定义2.2 (左、右Riemann-Liouville型分数阶微分 [12] [13] )。设f为 $\left[a,b\right]$ 上定义的函数和 $0<\gamma <1$。 ${}_{a}D{}_t^{\gamma }$ 表示左Riemann-Liouville型分数阶微分，定义如下：

${}_{a}D{}_t^{\gamma }f\left(t\right)=\frac{\text{d}}{\text{d}t}{}_{a}D{}_t^{\gamma -1}f\left(t\right)=\frac{1}{\Gamma \left(1-\gamma \right)}\frac{\text{d}}{\text{d}t}\left({\displaystyle {\int }_a^t{\left(t-s\right)}^{-\gamma }f\left(s\right)\text{d}s}\right),t\in \left[a,b\right].$

同样地， ${}_{t}D{}_b^{\gamma }$ 表示右Riemann-Liouville分数阶微分，定义如下：

${}_{t}D{}_b^{\gamma }f\left(t\right)=-\frac{\text{d}}{\text{d}t}{}_{t}D{}_b^{\gamma -1}f\left(t\right)=-\frac{1}{\Gamma \left(1-\gamma \right)}\frac{\text{d}}{\text{d}t}\left({\displaystyle {\int }_t^b{\left(s-t\right)}^{-\gamma }f\left(s\right)\text{d}s}\right),t\in \left[a,b\right].$

定义2.3 (左、右 Caputo型分数微分 [12] )。设 $0<\gamma <1$ 和 $f\in AC\left(\left[a,b\right]\right)$，其中 $AC\left(\left[a,b\right]\right)$ 表示区间 $\left[a,b\right]$ 上绝对连续函数的空间。左Caputo型分数阶微分的定义如下：

${}_a{}^{c}D{}_t^{\gamma }f\left(t\right)={}_{a}D{}_t^{\gamma -1}{f}^{\prime }\left(t\right)=\frac{1}{\Gamma \left(1-\gamma \right)}\left({\displaystyle {\int }_a^t{\left(t-s\right)}^{-\gamma }{f}^{\prime }\left(s\right)\text{d}s}\right),t\in \left[a,b\right].$

右Caputo型分数阶微分的定义如下：

${}_t{}^{c}D{}_b^{\gamma }f\left(t\right)=-{}_{t}D{}_b^{\gamma -1}{f}^{\prime }\left(t\right)=-\frac{1}{\Gamma \left(1-\gamma \right)}\left({\displaystyle {\int }_t^b{\left(s-t\right)}^{-\gamma }{f}^{\prime }\left(s\right)\text{d}s}\right),t\in \left[a,b\right].$

性质2.1 ( [12] )左、右Riemann-Liouville型分数阶积分算子具有半群的性质，即， $f\in C\left(\left[a,b\right],R\right)$ 以及 $\left[a,b\right]$ 上几乎处处满足 $f\in L_1\left(\left[a,b\right],R\right)$ 的函数，对于所有 $t\in \left[a,b\right]$， ${\gamma }_1,{\gamma }_2>0$，有

${}_{a}D{}_t^{-{\gamma }_1}\left({}_{a}D{}_t^{-{\gamma }_2}f\left(t\right)\right)={}_{a}D{}_t^{-{\gamma }_1-{\gamma }_2}f\left(t\right)$ 和 ${}_{t}D{}_b^{-{\gamma }_1}\left({}_{t}D{}_b^{-{\gamma }_2}f\left(t\right)\right)={}_{t}D{}_b^{-{\gamma }_1-{\gamma }_2}f\left(t\right)$.

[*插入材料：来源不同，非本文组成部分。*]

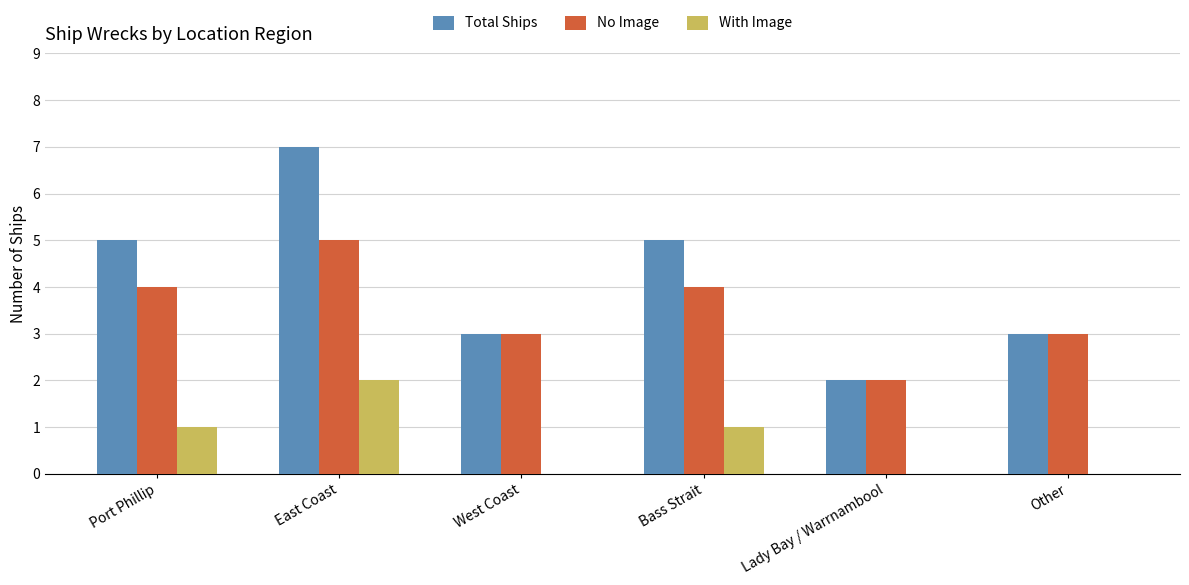

Count the number of categories in the chart.

6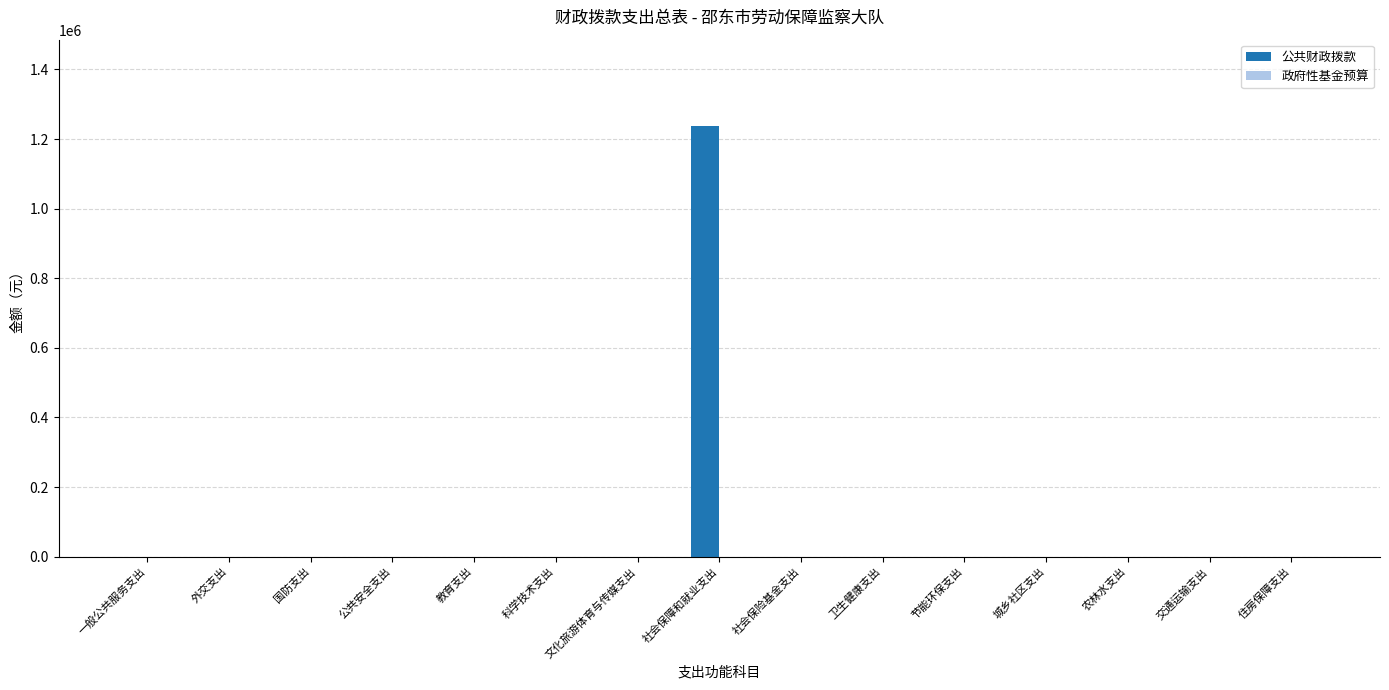

Which has a higher value, 教育支出 or 社会保障和就业支出?

社会保障和就业支出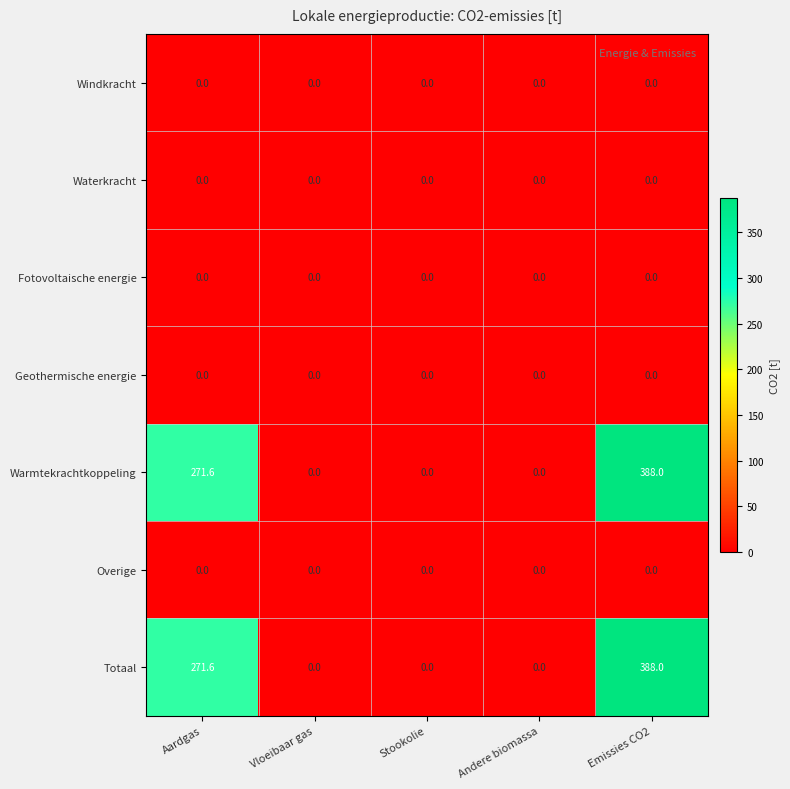

The Overige series shows 0.0 at Vloeibaar gas. True or false?

True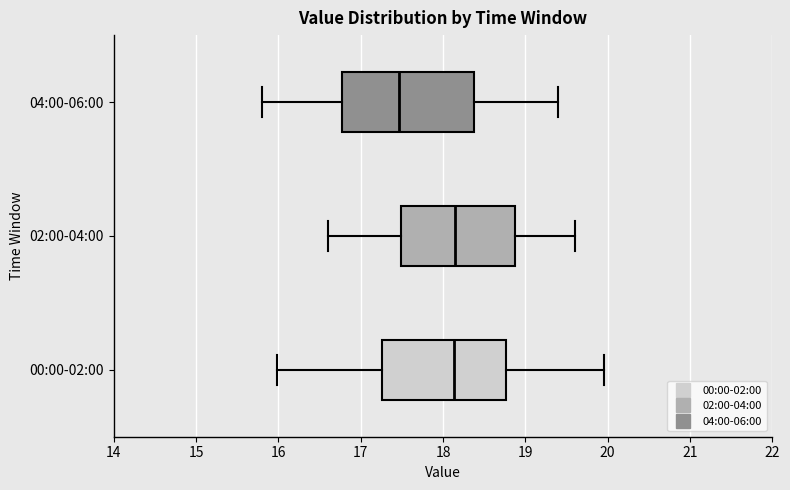

Which box's median line is the furthest to the left?

04:00-06:00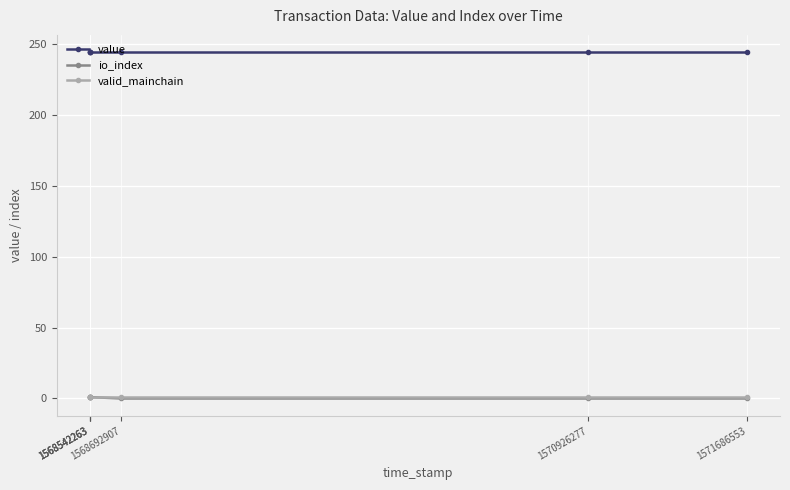

The value of io_index at 1568542263 is 1.0. True or false?

True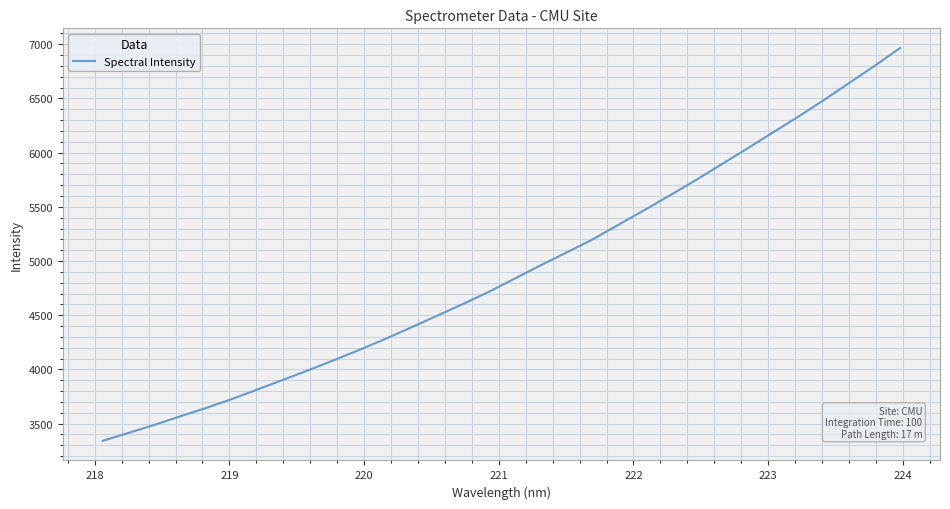

What is the maximum value shown in the chart?

6965.5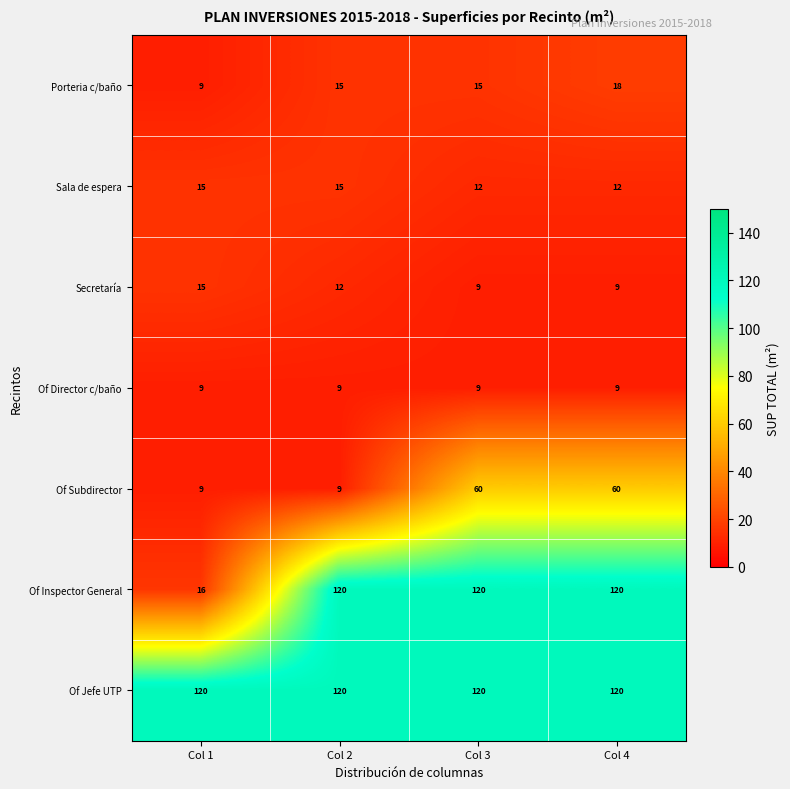

At which category is the sum across all series the highest?

Col 4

性质2.2 ( [12] [13] )我们有以下分数阶积分的性质

${\displaystyle {\int }_a^b\left[{}_{a}D{}_t^{-\gamma }f\left(t\right)\right]g\left(t\right)\text{d}t}={\displaystyle {\int }_a^b\left[{}_{t}D{}_b^{-\gamma }g\left(t\right)\right]f\left(t\right)\text{d}t},\gamma >0,$

其中 $f\in L^P\left(\left[a,b\right],R\right)$， $g\in L^q\left(\left[a,b\right],R\right)$ 以及 $p\ge 1$， $q\ge 1$， $1/p+1/q\le 1+\gamma$ 或者 $p\ne 1$， $q\ne 1$， $1/p+1/q=1+\gamma$。

3. 对于 $b,d>0$ 的变分结构

在本节中，我们构造了问题(1.1)的能量泛函，并证明了问题(1.1)中弱解是经典解的结论。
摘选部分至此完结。